The toners prepared with the respective formulations were each used for copying onto recycled papers at a copying rate of 10 copies/min at a fixing temperature of 110 to 140° C., with the fixing temperature for each copying cycle being raised by 10° C. The resulting copy samples were rubbed 10 times with an eraser by using an abrasion tester of Southerland. The load during the test was 40 g/cm². The tested samples were measured for the printing density using a Macbeth reflection densitometer. The symbol X was assigned when even one of the measured values at the respective temperatures was less than 65%. The symbol Δ was assigned when the measured values at the respective temperatures were 65% or more but less than 75%. The symbol ◯ was assigned when the measured values at the respective temperatures were 75% or more.

2) Image Sharpness

The toners prepared with the respective formulations were each used for copying onto recycled papers. The resulting samples were checked against sample images of Data Quest. The thin line resolving power and gray scale of the copy image were used as bases for evaluation. The symbol X was assigned when the thin line resolving power was 200 dots/inch or less, Δ for a thin line resolving power of 201 to 300 dots/inch, and ◯ for a thin line resolving power of 301 dots/inch or more. The ratio of the reflection density of the copy image to that of the reflection density of the sample image, at each step of the gray scale, was evaluated as X when less than 65%, Δ when 65% or more but less than 75%, and ◯ when 75% or more.

3) Light Transmission

The magenta-colored toners prepared with the formulations of the Examples and the Comparative Examples were each used to produce sheet-shaped samples 100 micrometers thick. The light transmission of each sheet sample was measured using an optical filter having a peak at 624 nm. The light transmittance at 624 nm was evaluated as X when less than 8%, Δ when 8% or more but less than 11%, and ◯ when 11% or more.
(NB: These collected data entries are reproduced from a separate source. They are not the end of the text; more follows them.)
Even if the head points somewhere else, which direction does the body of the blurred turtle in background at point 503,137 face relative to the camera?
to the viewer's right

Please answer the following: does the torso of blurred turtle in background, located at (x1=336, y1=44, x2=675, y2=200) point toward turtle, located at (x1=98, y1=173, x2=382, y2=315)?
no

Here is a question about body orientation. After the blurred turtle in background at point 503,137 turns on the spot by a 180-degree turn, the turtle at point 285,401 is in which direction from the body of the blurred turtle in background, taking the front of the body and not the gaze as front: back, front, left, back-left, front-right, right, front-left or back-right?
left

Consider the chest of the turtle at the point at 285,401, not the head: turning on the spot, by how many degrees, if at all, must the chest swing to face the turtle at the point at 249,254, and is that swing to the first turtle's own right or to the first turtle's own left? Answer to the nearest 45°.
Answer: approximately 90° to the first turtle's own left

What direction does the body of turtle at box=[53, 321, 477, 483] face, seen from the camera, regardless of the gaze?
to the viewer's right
4) Anti-toner Spent Properties

The toner described in each of the Examples and the Comparative Examples and a ferrite carrier of Powdertech were put in predetermined amounts into a developer box. After the mixture was stirred and triboelectrically treated for 1 week, 5 g of the toner-deposited carrier was weighed. This carrier was put in water with soap to remove the toner electrostatically adhering to the surface. Only the carrier magnetic powder was collected using a magnet. The magnetic powder was immersed in acetone to dissolve and remove the spent toner fused to the surface. A change in the weight after immersion compared with the weight before immersion was evaluated as ◯ when less than 0.2%, Δ when 0.2 or more but less than 0.5%, and X when 0.5% or more.
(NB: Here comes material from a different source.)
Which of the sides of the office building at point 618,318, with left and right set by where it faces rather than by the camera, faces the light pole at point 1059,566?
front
The toner for developing an electrostatically charged image of a heat roller type copier or printer according to the present invention contains a binder resin at least including a polyolefin resin having a cyclic structure, in which a high-viscosity polyolefin resin having a cyclic structure is contained in a proportion of less than 50% by weight based on the entire binder resin. Thus, the toner is excellent in fixability, light transmission, and anti-toner spent properties, gives a high quality sharp image, and exhibits its features particularly when used in a color toner.

Claims

1. A toner for developing an electrostatically charged copier or printer image, the toner consisting essentially of:

a) a binder resin;

b) a colorant which is carbon black, diazo yellow, phthalocyanine blue, quinacridone, carmine 6B, monoazo red or perylene; and

c) a charge control agent,

wherein the binder resin includes a polyolefin resin having a cyclic structure, wherein the polyolefin resin is a copolymer derived from an alpha-olefin, an alicyclic compound having one double bond and, optionally, a diene monomer, and wherein the electrostatically charged copier or printer image is fixed by the action of a heated roller and said polyolefin resin having a cyclic structure further comprising a carboxyl group is cross-linked by metal ions or dienes.